任务要求.
根据这篇讲系统语音识别的文章，回答以下问题：
(a) 使用系统提供的语音转文字API，需要哪两项权限？
(b) 传入的语言简称不受支持时，SFSpeechRecognizer会返回什么？
(c) 在audioEngine的代码里，调用installTap时设置的bufferSize是多少？

___ 节选原文 ___

SWift5.0-系统API实现语音识别

作者: 31313_iOS | 来源:发表于2019-07-12 18:59 被阅读0次

SWift5.0-系统API实现语音识别
iOS10新特性－sessions 509 语音识别－Speec
用别人的代码，用我们的Python，简单做个语音识别系统！
SWift5.0-调用系统API语音阅读文本
语音打断功能——深入语音识别技术，设计语音用户界面（VUI）
iOS 10 Speech Recognition
golang 使用科大讯飞进行语音合成与识别
iOS开发基于系统原生的语音识别助手
Web Speech API 实现语音合成和语音识别
百度AI 2018-10-16

最近才发现，其实系统已经提供了语音转成文字的API，于是立马去试了一下。结果发现很不错，速度也还可以。支持iOS10级以上的版本，需要麦克风权限和语音识别权限。下面来看看如何达到效果（没有深入的理解，但是可以用了）。

一、引入系统库

import Speech

二、主要的类

SFSpeechRecognizer声音处理器
langugeSimple 要语音识别的语言简称，具体有哪些可以看上一篇语音阅读

SFSpeechRecognizer(locale: Locale(identifier: langugeSimple))

这句会根据传入的语言简称来返回一个声音处理器，如果不支持，怎会返回nil。更多细节可以查看官方文档。

通过下面的方法来得到语音识别的结果

 // Recognize speech utterance with a request
    // If request.shouldReportPartialResults is true, result handler will be called
    // repeatedly with partial results, then finally with a final result or an error.
    open func recognitionTask(with request: SFSpeechRecognitionRequest, resultHandler: @escaping (SFSpeechRecognitionResult?, Error?) -> Void) -> SFSpeechRecognitionTask

AVAudioEngine专门用来处理声音的数据
这里细节不在介绍了，直接上使用的代码

 lazy var audioEngine: AVAudioEngine = {
        let audioEngine = AVAudioEngine()
        audioEngine.inputNode.installTap(onBus: 0, bufferSize: 1024, format: audioEngine.inputNode.outputFormat(forBus: 0)) { (buffer, audioTime) in
            // 为语音识别请求对象添加一个AudioPCMBuffer，来获取声音数据
            self.recognitionRequest.append(buffer)
        }
        return audioEngine
    }()

SFSpeechAudioBufferRecognitionRequest语音识别器

  // 语音识别器
    lazy var recognitionRequest: SFSpeechAudioBufferRecognitionRequest = {
        let recognitionRequest = SFSpeechAudioBufferRecognitionRequest()
        return recognitionRequest
    }()

SFSpeechRecognitionTask语言识别任务管理器，启用和关闭都要使用这个管理进行

public enum SFSpeechRecognitionTaskState : Int {

    case starting // Speech processing (potentially including recording) has not yet begun

    case running // Speech processing (potentially including recording) is running

    case finishing // No more audio is being recorded, but more recognition results may arrive

    case canceling // No more recognition reuslts will arrive, but recording may not have stopped yet

    case completed // No more results will arrive, and recording is stopped.

___ 所给数据 ___

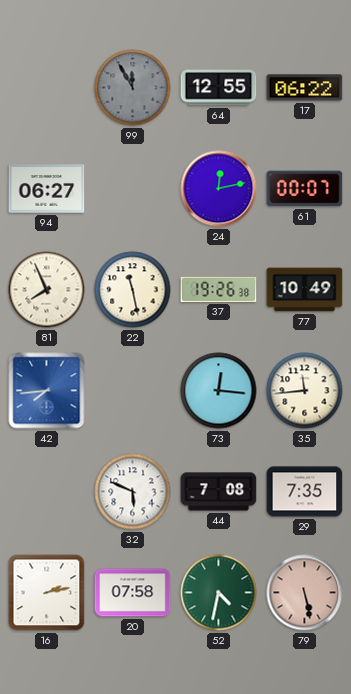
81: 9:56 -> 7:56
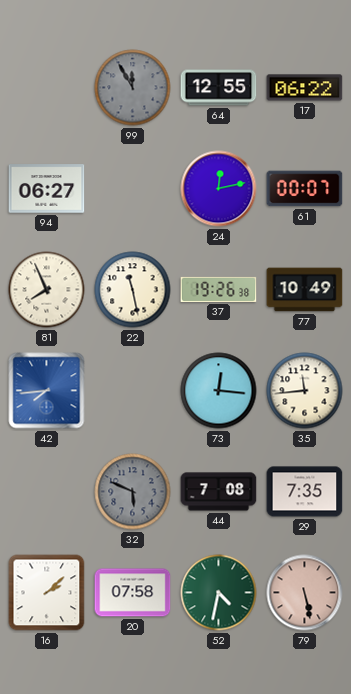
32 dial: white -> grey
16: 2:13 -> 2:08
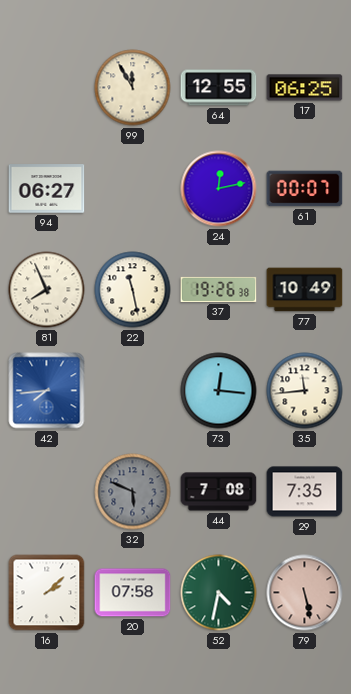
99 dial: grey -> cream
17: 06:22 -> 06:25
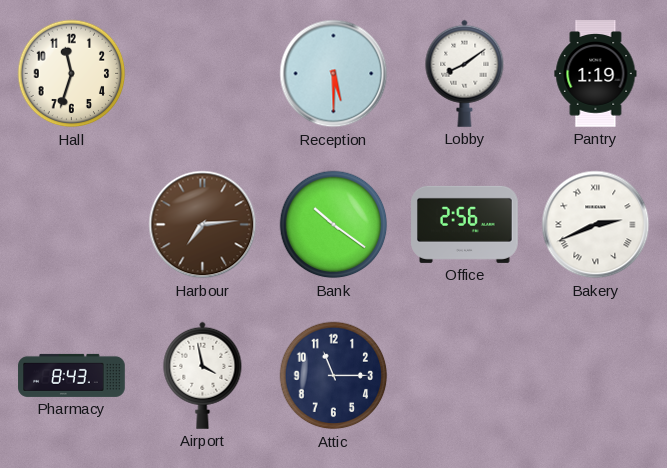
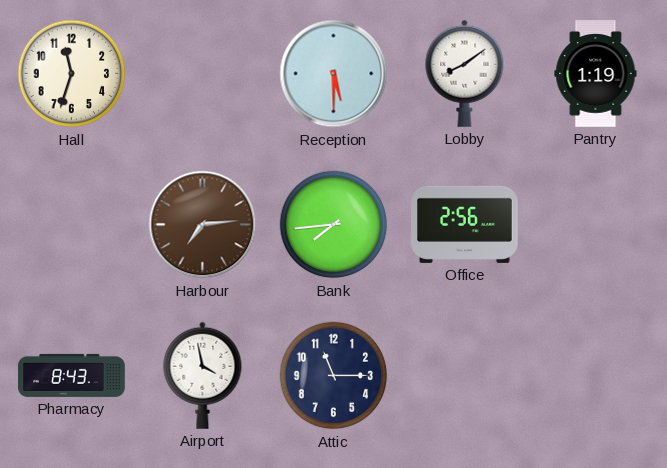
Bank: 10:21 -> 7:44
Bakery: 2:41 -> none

___

参考答案.
(a) 麦克风权限和语音识别权限。
(b) 返回nil。
(c) 1024。